Document section ->
########################################

Project: Build a Traffic Sign Recognition Program

Udacity - Self-Driving Car NanoDegree

This project employs a convolutional neural network (CNN, or ConvNet) to classify images from the German Traffic Signs data set. The primary goals are to explore ConvNet architectures and deep learning approaches to machine image classification.


Data Set Summary & Exploration

These are the summary statistics of the traffic signs data set (via numpy):

  • Training set: 34799 images
  • Validation set: 4410 images
  • Test set: 12630 images
  • The shape of a traffic sign image: 32x32x3 (32x32x1 grayscaled)
  • The number of unique classes/labels in the data set: 43

Below are histograms showing the distribution of the training, validation, and test data sets across the 43 classifications, plotted via matplotlib.

alt text alt text alt text


Model Architecture Design and Training

The model architechture is based on the original LeNet architechure for 32x32 image classification and employs ConvNets to identify image features at both small and large scales. With minimal modifications and hyperparameter optimizations, LeNet achieved approximately 95% training and 89% validation accuracies.

########################################

Set task A -> What summary statistics does the traffic sign recognition text give for its data set? List every one.
Set task B -> Pull out every line of the records that contains the string "acciaccatura", matching case.

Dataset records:

########################################

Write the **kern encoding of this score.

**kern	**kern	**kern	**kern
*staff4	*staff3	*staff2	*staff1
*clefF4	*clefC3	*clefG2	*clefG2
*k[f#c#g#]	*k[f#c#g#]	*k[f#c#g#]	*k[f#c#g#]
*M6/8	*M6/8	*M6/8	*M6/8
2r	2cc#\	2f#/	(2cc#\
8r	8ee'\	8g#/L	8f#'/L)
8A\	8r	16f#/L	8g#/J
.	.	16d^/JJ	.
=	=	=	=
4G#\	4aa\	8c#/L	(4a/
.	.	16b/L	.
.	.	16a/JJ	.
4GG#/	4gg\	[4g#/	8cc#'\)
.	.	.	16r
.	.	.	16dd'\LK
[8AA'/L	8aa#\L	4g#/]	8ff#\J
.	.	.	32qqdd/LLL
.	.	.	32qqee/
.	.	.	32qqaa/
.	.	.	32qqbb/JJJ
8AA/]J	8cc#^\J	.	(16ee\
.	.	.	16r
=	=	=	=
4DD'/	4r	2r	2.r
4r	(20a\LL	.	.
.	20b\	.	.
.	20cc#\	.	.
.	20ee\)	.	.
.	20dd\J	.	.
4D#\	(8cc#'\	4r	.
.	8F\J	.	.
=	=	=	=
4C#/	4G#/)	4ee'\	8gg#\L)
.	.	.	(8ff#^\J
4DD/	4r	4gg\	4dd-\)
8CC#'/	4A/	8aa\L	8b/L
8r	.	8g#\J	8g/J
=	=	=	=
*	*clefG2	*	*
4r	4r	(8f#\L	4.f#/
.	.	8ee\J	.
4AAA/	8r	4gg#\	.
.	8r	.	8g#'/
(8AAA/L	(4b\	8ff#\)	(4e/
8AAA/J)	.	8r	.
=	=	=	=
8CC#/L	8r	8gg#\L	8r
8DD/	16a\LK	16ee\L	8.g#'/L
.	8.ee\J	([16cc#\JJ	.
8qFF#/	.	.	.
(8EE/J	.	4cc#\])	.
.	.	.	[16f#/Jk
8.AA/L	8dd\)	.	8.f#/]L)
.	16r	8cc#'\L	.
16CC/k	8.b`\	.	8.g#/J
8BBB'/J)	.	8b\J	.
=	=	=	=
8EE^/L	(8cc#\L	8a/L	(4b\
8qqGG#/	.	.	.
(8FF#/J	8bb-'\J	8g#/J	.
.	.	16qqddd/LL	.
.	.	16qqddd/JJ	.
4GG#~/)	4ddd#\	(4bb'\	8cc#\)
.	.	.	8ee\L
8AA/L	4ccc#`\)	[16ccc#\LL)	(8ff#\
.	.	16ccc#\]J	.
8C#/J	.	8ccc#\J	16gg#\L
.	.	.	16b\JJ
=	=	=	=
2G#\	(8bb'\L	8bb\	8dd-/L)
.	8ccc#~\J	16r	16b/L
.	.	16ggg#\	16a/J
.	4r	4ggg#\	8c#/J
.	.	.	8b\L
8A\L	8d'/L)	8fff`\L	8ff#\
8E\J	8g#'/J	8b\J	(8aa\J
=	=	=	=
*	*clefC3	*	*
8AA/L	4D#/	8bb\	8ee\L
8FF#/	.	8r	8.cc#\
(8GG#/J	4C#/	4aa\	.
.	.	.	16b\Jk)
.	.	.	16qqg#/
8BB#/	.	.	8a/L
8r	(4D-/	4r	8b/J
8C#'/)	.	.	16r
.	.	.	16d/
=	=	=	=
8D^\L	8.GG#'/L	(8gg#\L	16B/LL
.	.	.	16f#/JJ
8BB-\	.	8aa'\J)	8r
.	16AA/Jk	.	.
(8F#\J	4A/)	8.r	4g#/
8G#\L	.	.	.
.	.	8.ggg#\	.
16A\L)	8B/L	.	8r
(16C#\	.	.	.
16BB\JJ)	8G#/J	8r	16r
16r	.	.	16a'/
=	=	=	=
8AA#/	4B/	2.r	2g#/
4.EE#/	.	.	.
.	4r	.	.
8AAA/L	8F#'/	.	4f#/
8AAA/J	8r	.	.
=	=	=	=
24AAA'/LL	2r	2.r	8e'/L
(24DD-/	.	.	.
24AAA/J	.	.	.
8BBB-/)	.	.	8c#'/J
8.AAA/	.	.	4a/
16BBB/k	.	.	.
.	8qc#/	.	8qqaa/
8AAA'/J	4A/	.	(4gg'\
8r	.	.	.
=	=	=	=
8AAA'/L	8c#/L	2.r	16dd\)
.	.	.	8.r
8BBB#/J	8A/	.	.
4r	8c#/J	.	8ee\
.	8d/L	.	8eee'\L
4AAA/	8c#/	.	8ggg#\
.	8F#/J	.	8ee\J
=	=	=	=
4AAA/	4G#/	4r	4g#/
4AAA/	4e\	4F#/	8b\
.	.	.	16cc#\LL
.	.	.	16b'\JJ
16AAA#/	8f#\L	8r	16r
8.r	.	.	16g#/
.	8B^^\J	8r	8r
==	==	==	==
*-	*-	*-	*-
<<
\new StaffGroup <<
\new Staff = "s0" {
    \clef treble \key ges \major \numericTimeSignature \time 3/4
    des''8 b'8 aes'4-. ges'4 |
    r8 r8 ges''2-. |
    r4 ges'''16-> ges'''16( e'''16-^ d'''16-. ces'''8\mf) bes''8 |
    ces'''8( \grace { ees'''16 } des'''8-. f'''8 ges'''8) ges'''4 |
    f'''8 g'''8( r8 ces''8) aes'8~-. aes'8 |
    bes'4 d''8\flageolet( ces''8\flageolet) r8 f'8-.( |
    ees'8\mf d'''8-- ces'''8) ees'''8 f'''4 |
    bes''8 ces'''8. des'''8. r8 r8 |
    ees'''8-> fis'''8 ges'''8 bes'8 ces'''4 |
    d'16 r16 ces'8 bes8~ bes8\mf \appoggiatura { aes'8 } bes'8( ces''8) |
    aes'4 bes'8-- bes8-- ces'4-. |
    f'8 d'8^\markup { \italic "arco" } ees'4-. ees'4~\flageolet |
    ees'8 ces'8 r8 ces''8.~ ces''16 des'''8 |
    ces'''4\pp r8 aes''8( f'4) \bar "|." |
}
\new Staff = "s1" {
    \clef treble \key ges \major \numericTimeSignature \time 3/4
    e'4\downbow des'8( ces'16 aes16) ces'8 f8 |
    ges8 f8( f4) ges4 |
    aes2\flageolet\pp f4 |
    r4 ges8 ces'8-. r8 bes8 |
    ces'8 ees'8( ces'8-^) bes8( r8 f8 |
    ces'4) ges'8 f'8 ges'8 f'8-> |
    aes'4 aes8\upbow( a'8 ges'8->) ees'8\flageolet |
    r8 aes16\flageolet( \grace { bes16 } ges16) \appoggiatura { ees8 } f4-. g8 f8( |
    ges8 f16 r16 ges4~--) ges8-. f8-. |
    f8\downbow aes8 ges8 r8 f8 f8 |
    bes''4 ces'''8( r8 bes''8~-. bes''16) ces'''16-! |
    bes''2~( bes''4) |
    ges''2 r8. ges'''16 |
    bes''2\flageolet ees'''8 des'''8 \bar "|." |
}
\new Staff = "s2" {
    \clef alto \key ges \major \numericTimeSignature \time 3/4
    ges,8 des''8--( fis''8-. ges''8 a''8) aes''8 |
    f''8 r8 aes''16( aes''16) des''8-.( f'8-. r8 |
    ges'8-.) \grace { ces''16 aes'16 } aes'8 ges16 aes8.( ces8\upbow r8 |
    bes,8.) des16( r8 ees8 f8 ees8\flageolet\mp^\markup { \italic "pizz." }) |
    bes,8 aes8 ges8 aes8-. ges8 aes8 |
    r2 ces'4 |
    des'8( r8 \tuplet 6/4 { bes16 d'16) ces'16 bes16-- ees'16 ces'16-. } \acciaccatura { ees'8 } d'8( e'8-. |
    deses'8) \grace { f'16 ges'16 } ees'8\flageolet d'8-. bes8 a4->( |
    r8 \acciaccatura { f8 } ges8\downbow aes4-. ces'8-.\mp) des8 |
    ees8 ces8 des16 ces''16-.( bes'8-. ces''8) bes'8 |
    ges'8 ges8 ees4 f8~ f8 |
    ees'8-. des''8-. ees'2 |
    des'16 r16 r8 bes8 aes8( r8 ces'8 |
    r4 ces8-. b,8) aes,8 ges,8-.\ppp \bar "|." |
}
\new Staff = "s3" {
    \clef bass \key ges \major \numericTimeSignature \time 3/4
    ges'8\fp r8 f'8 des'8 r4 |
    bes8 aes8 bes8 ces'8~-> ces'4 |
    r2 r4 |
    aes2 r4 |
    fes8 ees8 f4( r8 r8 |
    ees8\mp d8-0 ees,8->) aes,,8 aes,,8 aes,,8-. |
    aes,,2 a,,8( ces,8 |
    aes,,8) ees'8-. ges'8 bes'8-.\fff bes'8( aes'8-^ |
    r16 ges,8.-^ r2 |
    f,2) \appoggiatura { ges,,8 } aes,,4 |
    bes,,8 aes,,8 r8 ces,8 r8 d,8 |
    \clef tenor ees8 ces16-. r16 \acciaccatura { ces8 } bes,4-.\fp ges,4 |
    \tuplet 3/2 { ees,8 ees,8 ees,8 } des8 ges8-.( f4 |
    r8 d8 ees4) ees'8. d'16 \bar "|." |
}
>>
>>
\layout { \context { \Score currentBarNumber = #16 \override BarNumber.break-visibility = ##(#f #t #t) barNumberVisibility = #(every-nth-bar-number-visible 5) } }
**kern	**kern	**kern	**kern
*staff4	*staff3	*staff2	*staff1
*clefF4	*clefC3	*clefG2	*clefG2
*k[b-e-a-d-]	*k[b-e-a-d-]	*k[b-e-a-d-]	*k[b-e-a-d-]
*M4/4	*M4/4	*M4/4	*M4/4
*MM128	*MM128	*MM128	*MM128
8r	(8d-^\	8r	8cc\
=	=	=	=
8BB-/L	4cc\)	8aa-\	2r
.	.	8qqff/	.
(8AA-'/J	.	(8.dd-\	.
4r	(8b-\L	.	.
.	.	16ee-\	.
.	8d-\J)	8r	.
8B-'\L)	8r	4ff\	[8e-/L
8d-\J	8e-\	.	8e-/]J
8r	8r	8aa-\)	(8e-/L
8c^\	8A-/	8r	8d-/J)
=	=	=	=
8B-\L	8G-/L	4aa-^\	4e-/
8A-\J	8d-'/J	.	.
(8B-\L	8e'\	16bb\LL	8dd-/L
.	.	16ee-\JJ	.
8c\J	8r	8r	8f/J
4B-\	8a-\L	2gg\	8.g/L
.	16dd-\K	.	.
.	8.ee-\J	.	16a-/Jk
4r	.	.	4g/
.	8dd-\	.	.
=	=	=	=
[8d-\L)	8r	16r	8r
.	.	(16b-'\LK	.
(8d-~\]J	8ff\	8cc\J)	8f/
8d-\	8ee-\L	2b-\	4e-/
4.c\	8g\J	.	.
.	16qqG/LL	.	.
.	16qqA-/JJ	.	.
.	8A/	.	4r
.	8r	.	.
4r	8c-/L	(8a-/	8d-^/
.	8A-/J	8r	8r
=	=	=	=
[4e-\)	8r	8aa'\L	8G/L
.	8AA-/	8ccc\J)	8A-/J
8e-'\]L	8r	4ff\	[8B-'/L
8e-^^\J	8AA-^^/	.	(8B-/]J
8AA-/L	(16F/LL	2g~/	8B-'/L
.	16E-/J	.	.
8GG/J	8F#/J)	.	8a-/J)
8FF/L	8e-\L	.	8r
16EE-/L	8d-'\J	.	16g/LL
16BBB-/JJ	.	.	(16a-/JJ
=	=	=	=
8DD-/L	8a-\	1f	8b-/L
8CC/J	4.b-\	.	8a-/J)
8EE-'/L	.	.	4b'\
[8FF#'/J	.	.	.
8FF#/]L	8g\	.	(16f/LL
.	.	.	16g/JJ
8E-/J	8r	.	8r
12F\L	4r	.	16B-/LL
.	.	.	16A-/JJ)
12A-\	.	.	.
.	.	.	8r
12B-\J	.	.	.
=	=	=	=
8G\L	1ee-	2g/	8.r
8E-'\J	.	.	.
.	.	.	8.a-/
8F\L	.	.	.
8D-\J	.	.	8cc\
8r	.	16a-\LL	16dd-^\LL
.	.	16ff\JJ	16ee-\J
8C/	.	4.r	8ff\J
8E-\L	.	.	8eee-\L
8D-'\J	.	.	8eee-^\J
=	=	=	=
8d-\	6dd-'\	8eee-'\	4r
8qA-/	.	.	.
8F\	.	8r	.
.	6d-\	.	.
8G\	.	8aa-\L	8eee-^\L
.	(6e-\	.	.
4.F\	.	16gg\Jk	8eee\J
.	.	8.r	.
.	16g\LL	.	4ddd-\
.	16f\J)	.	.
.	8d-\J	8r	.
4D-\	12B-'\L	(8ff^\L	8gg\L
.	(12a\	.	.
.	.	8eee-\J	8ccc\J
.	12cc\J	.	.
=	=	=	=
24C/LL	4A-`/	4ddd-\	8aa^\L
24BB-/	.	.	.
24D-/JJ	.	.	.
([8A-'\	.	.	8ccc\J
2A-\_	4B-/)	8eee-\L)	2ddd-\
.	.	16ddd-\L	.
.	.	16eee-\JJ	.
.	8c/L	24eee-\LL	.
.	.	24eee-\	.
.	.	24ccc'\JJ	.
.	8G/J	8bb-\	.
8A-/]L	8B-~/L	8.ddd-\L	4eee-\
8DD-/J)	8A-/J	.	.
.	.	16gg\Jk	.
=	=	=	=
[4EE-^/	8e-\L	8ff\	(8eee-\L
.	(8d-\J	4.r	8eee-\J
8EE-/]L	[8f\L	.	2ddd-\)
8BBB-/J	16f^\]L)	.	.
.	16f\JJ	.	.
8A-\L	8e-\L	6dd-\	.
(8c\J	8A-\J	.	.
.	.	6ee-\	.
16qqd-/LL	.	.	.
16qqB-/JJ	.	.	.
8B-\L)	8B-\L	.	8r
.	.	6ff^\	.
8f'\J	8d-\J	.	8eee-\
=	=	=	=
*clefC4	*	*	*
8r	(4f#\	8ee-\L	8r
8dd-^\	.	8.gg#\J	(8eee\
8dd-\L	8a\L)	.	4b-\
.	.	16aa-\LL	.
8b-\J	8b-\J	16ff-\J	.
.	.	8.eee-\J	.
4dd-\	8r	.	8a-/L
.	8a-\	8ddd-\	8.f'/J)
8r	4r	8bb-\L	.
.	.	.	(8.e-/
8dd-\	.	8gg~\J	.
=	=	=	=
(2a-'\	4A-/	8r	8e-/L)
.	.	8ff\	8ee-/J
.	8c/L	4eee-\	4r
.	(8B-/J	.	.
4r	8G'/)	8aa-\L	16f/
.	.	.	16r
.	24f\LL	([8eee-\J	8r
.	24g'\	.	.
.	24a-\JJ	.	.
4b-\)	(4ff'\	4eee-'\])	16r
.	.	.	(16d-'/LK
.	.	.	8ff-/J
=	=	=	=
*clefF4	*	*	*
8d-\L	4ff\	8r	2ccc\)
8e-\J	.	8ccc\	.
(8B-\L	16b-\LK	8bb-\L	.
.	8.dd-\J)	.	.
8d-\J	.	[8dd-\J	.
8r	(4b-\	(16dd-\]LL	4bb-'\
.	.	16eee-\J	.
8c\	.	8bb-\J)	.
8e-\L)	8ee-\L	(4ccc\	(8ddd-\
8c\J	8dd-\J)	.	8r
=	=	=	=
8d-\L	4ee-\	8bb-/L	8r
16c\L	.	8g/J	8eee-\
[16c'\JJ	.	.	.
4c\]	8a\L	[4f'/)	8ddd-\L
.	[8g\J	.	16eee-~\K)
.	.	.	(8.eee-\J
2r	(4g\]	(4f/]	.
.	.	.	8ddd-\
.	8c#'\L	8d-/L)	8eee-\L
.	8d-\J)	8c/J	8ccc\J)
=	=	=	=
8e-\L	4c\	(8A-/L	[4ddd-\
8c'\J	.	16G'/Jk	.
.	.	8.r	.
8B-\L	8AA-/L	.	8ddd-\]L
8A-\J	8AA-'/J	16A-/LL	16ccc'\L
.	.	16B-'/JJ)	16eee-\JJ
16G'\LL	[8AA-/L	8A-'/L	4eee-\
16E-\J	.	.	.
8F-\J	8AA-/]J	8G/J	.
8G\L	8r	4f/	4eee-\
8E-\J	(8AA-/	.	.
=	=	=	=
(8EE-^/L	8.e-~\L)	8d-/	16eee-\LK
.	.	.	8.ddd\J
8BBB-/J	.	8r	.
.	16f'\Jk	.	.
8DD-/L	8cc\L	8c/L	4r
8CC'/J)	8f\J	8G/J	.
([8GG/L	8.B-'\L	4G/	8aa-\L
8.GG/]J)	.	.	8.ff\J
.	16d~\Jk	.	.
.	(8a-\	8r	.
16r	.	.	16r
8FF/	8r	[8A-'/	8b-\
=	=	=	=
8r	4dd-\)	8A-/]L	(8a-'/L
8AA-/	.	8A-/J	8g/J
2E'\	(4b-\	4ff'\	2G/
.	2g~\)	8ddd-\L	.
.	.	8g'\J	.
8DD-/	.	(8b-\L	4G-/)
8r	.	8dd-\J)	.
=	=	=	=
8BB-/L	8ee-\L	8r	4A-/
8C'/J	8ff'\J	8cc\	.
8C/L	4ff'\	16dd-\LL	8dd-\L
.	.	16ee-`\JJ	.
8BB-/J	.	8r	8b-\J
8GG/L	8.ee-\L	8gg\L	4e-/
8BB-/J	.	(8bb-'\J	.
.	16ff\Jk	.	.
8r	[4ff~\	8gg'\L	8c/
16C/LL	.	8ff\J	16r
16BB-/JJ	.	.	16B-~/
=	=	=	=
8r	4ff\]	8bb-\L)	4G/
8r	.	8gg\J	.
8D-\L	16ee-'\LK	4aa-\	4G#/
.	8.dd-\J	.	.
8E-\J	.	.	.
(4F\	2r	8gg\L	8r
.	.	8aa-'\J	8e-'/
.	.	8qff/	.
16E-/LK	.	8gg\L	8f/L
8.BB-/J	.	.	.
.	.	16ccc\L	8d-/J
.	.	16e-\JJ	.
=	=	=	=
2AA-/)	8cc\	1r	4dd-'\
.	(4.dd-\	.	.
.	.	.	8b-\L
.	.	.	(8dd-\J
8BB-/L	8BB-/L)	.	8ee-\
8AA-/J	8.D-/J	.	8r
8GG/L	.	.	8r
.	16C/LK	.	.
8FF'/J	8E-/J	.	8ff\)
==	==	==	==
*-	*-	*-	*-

########################################

Complete answer A ->
- Training set: 34799 images
- Validation set: 4410 images
- Test set: 12630 images
- The shape of a traffic sign image: 32x32x3 (32x32x1 grayscaled)
- The number of unique classes/labels in the data set: 43

Complete answer B ->
    des'8( r8 \tuplet 6/4 { bes16 d'16) ces'16 bes16-- ees'16 ces'16-. } \acciaccatura { ees'8 } d'8( e'8-. |
    r8 \acciaccatura { f8 } ges8\downbow aes4-. ces'8-.\mp) des8 |
    \clef tenor ees8 ces16-. r16 \acciaccatura { ces8 } bes,4-.\fp ges,4 |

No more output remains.